§ **YOUR TASK**
Reproduce every line of the entries below verbatim, in their original order.

+-------+

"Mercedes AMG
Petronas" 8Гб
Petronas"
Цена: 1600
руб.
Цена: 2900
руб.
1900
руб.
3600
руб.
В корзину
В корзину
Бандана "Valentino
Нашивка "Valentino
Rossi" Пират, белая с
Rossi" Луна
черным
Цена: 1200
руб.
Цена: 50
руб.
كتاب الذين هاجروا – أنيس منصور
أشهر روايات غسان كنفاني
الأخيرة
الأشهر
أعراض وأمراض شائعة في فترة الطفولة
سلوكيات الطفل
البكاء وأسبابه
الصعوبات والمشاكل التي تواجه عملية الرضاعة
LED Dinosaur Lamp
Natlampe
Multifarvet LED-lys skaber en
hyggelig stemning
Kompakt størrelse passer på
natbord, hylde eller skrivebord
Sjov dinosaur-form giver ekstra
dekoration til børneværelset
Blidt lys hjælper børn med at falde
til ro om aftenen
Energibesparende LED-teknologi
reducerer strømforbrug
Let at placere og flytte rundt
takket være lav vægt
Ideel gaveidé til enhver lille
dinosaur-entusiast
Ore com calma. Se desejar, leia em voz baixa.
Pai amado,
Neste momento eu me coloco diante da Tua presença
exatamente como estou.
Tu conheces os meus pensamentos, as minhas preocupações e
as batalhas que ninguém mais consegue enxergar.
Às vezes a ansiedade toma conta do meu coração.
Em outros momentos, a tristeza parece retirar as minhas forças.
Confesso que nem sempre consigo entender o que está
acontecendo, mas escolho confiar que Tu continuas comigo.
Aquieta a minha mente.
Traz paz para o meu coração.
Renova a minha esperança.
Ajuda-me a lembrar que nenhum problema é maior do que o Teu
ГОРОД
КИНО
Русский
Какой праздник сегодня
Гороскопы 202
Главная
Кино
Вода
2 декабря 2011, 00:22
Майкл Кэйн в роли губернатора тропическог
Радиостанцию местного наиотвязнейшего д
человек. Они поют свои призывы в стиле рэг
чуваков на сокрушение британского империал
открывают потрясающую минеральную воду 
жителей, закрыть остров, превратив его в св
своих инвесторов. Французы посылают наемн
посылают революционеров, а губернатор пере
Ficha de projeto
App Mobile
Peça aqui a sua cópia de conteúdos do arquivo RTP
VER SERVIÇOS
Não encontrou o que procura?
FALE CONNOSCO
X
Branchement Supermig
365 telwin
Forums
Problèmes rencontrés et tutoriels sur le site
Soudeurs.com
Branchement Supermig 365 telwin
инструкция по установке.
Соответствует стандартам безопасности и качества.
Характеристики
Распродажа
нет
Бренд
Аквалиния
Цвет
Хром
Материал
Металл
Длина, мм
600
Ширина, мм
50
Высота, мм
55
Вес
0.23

+-------+

§ **EXERCISE RESULT**
"Mercedes AMG
Petronas" 8Гб
Petronas"
Цена: 1600
руб.
Цена: 2900
руб.
1900
руб.
3600
руб.
В корзину
В корзину
Бандана "Valentino
Нашивка "Valentino
Rossi" Пират, белая с
Rossi" Луна
черным
Цена: 1200
руб.
Цена: 50
руб.
كتاب الذين هاجروا – أنيس منصور
أشهر روايات غسان كنفاني
الأخيرة
الأشهر
أعراض وأمراض شائعة في فترة الطفولة
سلوكيات الطفل
البكاء وأسبابه
الصعوبات والمشاكل التي تواجه عملية الرضاعة
LED Dinosaur Lamp
Natlampe
Multifarvet LED-lys skaber en
hyggelig stemning
Kompakt størrelse passer på
natbord, hylde eller skrivebord
Sjov dinosaur-form giver ekstra
dekoration til børneværelset
Blidt lys hjælper børn med at falde
til ro om aftenen
Energibesparende LED-teknologi
reducerer strømforbrug
Let at placere og flytte rundt
takket være lav vægt
Ideel gaveidé til enhver lille
dinosaur-entusiast
Ore com calma. Se desejar, leia em voz baixa.
Pai amado,
Neste momento eu me coloco diante da Tua presença
exatamente como estou.
Tu conheces os meus pensamentos, as minhas preocupações e
as batalhas que ninguém mais consegue enxergar.
Às vezes a ansiedade toma conta do meu coração.
Em outros momentos, a tristeza parece retirar as minhas forças.
Confesso que nem sempre consigo entender o que está
acontecendo, mas escolho confiar que Tu continuas comigo.
Aquieta a minha mente.
Traz paz para o meu coração.
Renova a minha esperança.
Ajuda-me a lembrar que nenhum problema é maior do que o Teu
ГОРОД
КИНО
Русский
Какой праздник сегодня
Гороскопы 202
Главная
Кино
Вода
2 декабря 2011, 00:22
Майкл Кэйн в роли губернатора тропическог
Радиостанцию местного наиотвязнейшего д
человек. Они поют свои призывы в стиле рэг
чуваков на сокрушение британского империал
открывают потрясающую минеральную воду 
жителей, закрыть остров, превратив его в св
своих инвесторов. Французы посылают наемн
посылают революционеров, а губернатор пере
Ficha de projeto
App Mobile
Peça aqui a sua cópia de conteúdos do arquivo RTP
VER SERVIÇOS
Não encontrou o que procura?
FALE CONNOSCO
X
Branchement Supermig
365 telwin
Forums
Problèmes rencontrés et tutoriels sur le site
Soudeurs.com
Branchement Supermig 365 telwin
инструкция по установке.
Соответствует стандартам безопасности и качества.
Характеристики
Распродажа
нет
Бренд
Аквалиния
Цвет
Хром
Материал
Металл
Длина, мм
600
Ширина, мм
50
Высота, мм
55
Вес
0.23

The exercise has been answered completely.